NFL 2025 Season - Zoltar Looks at Predicting Over-Under Scores Using Linear Regression

Zoltar is my NFL football prediction system. Zoltar uses a combination of classical statistics, a neural network, and a form of reinforcement learning.

My basic Zoltar predicts game results against Las Vegas point spread data. For example, if the Chiefs are playing the Rams, the Vegas line might be “Chiefs -7.5” meaning the Chiefs must win by more than 7.5 points. Zoltar will predict which team will win and by how many points, such as “Chiefs will win by 3 points”. This would result in a recommendation to bet on the underdog Rams.

I decided to modify Zoltar to predict the total number of points that will be scored in a game. This can be used to place over-under bets. For example, in the hypothetical Chiefs vs. Rams game, the Vegas over-under line might be 44.5 points. You can bet that the total number of points scored by both teams will either be over 44.5 points or under 44.5 points.

The first step was to generate data. After quite a few hours, I used Zoltar to create a data file that looks like:

# TotalPointsData2024.txt
# week, visitorID, visitorRating, homeID, homeRating, totalPts
#
1 24 ravens 2105 8 chiefs 2058 47
1 19 packers 2011 12 eagles 2058 63
1 28 steelers 2035 13 falcons 1964 28
1 6 cardinals 1894 2 bills 2058 62
. . .
18 11 dolphins 2025 17 jets 1874 52
18 31 vikings 2140 18 lions 2200 40

Each line represents one of the 272 games played during the 18 weeks of the 2024 regular season. The eight values on each line are week number, visitor team ID, visitor team name, visitor team rating according to Zoltar, home team ID, home team name, home team rating according to Zoltar, total points scored in the game. The predictor values are visitor team rating and home team rating. The other fields are for debugging.

At this point, I was ready to feed the data to various machine learning regression models to try and predict total number of points scored. For my first attempt, I used basic linear regression to establish baseline results. I realized that I needed to normalize the team rating predictor values by dividing by 10,000, and normalize the predicted total number of points scored by dividing by 100. The output of the preliminary exploration was:

Begin NFL 2024 Total Points prediction using
 baseline linear regression

Loading data into memory

First three train X:
   0.2105   0.2058
   0.2011   0.2058
   0.2035   0.1964

First three train y:
0.47
0.63
0.28

Setting lrnRate = 0.0001
Setting maxEpohcs = 200

Creating and training Linear Regression model
epoch =     0  RMSE =   0.4568
epoch =    40  RMSE =   0.1881
epoch =    80  RMSE =   0.1373
epoch =   120  RMSE =   0.1314
epoch =   160  RMSE =   0.1308
Done

Coefficients/weights:
0.0881  0.0902
Bias/constant: 0.4214

Evaluating model
Accuracy train (within 0.15) = 0.4301
Train RMSE = 0.1308

Predicting for trainX[0]:
Predicted y = 0.4585

End program

As expected, the prediction accuracy wasn’t very good. A prediction is scored as correct if it’s within 15% of the true target number of points scored. For example, if the true target for a game was 50 points, any prediction between 32.5 points and 57.5 points would be scored as correct.
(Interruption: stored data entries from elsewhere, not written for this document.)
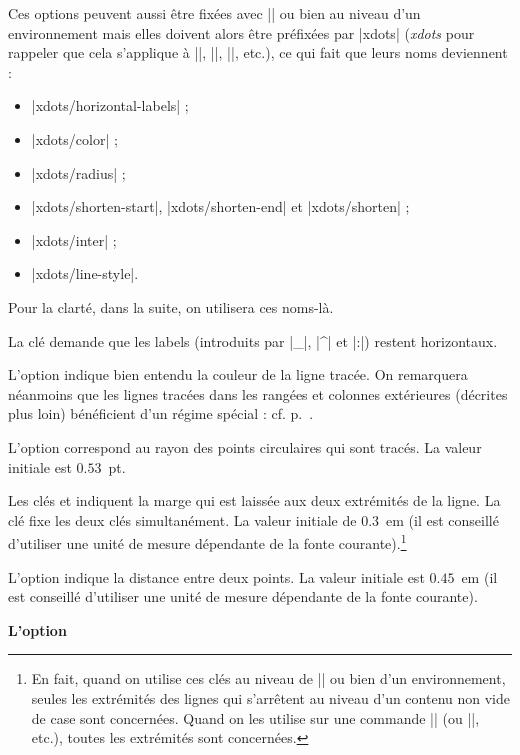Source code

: \documentclass[dvipsnames]{article}%
\begin{document}
Ces options peuvent aussi être fixées avec |\NiceMatrixOptions| ou bien au
niveau d'un environnement mais elles doivent alors être préfixées par |xdots|
(\textsl{xdots} pour rappeler que cela s'applique à |\Cdots|, |\Ldots|,
|\Vdots|, etc.), ce qui fait que leurs noms deviennent :
%
\begin{itemize}
\item |xdots/horizontal-labels| ;
\item |xdots/color| ;
\item |xdots/radius| ;
\item |xdots/shorten-start|, |xdots/shorten-end| et |xdots/shorten| ;
\item |xdots/inter| ; 
\item |xdots/line-style|.
\end{itemize}
%
Pour la clarté, dans la suite, on utilisera ces noms-là.

\bigskip
La clé  demande que les labels (introduits
par |_|, |^| et |:|) restent horizontaux.

\medskip
L'option  indique bien entendu la couleur de la ligne
tracée. On remarquera néanmoins que les lignes tracées dans les rangées et
colonnes extérieures (décrites plus loin) bénéficient d'un régime spécial : cf.
p.~\pageref{exterior}.

\medskip
L'option  correspond au rayon des points circulaires qui sont
tracés. La valeur initiale est $0.53$~pt.

\medskip
Les clés  et 
indiquent la marge qui est laissée aux deux extrémités de la ligne. La clé
 fixe les deux clés simultanément. La valeur initiale
de $0.3$~em (il est conseillé d'utiliser une unité de mesure dépendante de la
fonte courante).\footnote{En fait, quand on utilise ces clés au niveau de
  |\NiceMatrixOptions| ou bien d'un environnement, seules les extrémités des
  lignes qui s'arrêtent au niveau d'un contenu non vide de case sont concernées.
  Quand on les utilise sur une commande |\Cdots| (ou |\Vdots|, etc.), toutes les 
  extrémités sont concernées.}

\medskip
L'option  indique la distance entre deux points. La
valeur initiale est $0.45$~em (il est conseillé d'utiliser une unité de mesure
dépendante de la fonte courante).

\medskip
\textbf{L'option }\par\nobreak
\end{document}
I dropped the data into an Excel spreadsheet and did some analysis. The average total points scored by both teams in a game during the 272 regular season games of the 2024 season is 45.82 points. If you naively predict 45.82 points for each game, the root mean squared error of that naive model is 0.1309 points. The linear regression model RMSE of 0.1308 is almost exactly the same. So I took a closer look at the predictions from the linear regression model, and they are all between 44.0 and 46.0 — essentially just predicting the average number of points scored. Darn.

My next steps will be to try more powerful prediction algorithms, specifically kernel ridge regression and neural network regression.

Sports betting is a multi-billion dollar industry and growing very quickly.

Left: Las Vegas clearly sees sports betting as the future of gaming. This is the MGM Grand sports book. Bettors can place wagers at the walk-up counter or at computer kiosks.

Center: This is an old “chuck-a-luck” game. The birdcage had three dice. The odds are very poor and the game is not longer played as far as I know.

Right: This is an old “wheel of fortune”. The odds aren’t very good, but the game is still in Vegas, mostly because of the visual appeal.